Palmer Andrew J, Moroni Francesca, Mcleish Sally, Campbell Geraldine, Bardgett Jonathan, Round Joanna, McMullan Conor, Rashid Majid, Clark Robert, De Las Heras Dara, Vincent Claire
Departments of Acute Medicine & Gastroenterology, Raigmore Hospital, Inverness, Scotland.
Frontline Gastroenterol. 2016 Apr;7(2):90-96. doi: 10.1136/flgastro-2015-100594. Epub 2015 Jun 5.
The early use of risk stratification scores is recommended for patients presenting with acute non-variceal upper gastrointestinal (GI) bleeds (ANVGIB). AIMS65 is a novel, recently derived scoring system, which has been proposed as an alternative to the more established Glasgow-Blatchford score (GBS).
To validate the AIMS65 scoring system in a predominantly Caucasian population from Scotland and compare it with the GBS.
Retrospective study of patients presenting to a district general hospital in Scotland with a suspected diagnosis of ANVGIB who underwent inpatient upper GI endoscopy between March 2008 and March 2013.
The primary outcome measure was 30-day mortality.

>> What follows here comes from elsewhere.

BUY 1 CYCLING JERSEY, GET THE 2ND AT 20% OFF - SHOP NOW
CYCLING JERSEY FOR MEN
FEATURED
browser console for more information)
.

Secondary outcome measures were requirement for endoscopic intervention, endoscopy refractory bleeding, blood transfusion, rebleeding and admission to high dependency unit (HDU) and intensive care unit (ICU). The area under the receiver operating characteristic (AUROC) curve was calculated for each score.
328 patients were included. Of these 65.9% (n=216) were men and 34.1% (n=112) women. The mean age was 65.2 years and 30-day mortality 5.2%. AIMS65 was superior to the GBS in predicting mortality, with an AUROC of 0.87 versus 0.70 (p<0.05). The GBS was superior for blood transfusion (AUROC 0.84 vs 0.62, p<0.05) and admission to HDU (AUROC 0.73 vs 0.62, p<0.05). There were no significant differences between the scores with respect to requirement for endoscopic intervention, endoscopy refractory bleeding, rebleeding and admission to ICU.
AIMS65 accurately predicted mortality in a Scottish population of patients with ANVGIB. Large prospective studies are now required to establish the exact role of AIMS65 in triaging patients with ANVGIB.
对于急性非静脉曲张性上消化道(GI)出血(ANVGIB)患者,建议早期使用风险分层评分。AIMS65是一种新的、最近得出的评分系统,已被提议作为更成熟的格拉斯哥-布拉奇福德评分(GBS)的替代方案。
在苏格兰以白种人为主的人群中验证AIMS65评分系统,并将其与GBS进行比较。
对2008年3月至2013年3月期间在苏格兰一家地区综合医院就诊、疑似诊断为ANVGIB且接受住院上消化道内镜检查的患者进行回顾性研究。
主要结局指标为30天死亡率。次要结局指标为内镜干预需求、内镜难治性出血、输血、再出血以及入住高依赖病房(HDU)和重症监护病房(ICU)。计算每个评分的受试者工作特征(AUROC)曲线下面积。
纳入328例患者。其中65.9%(n = 216)为男性,34.1%(n = 112)为女性。平均年龄为65.2岁,30天死亡率为5.2%。AIMS65在预测死亡率方面优于GBS,AUROC分别为0.87和0.70(p<0.05)。GBS在输血(AUROC 0.84对0.62,p<0.05)和入住HDU(AUROC 0.73对0.62,p<0.05)方面更优。在内镜干预需求、内镜难治性出血、再出血和入住ICU方面,两个评分之间无显著差异。
AIMS65准确预测了苏格兰ANVGIB患者人群的死亡率。现在需要进行大型前瞻性研究来确定AIMS65在对ANVGIB患者进行分诊的确切作用。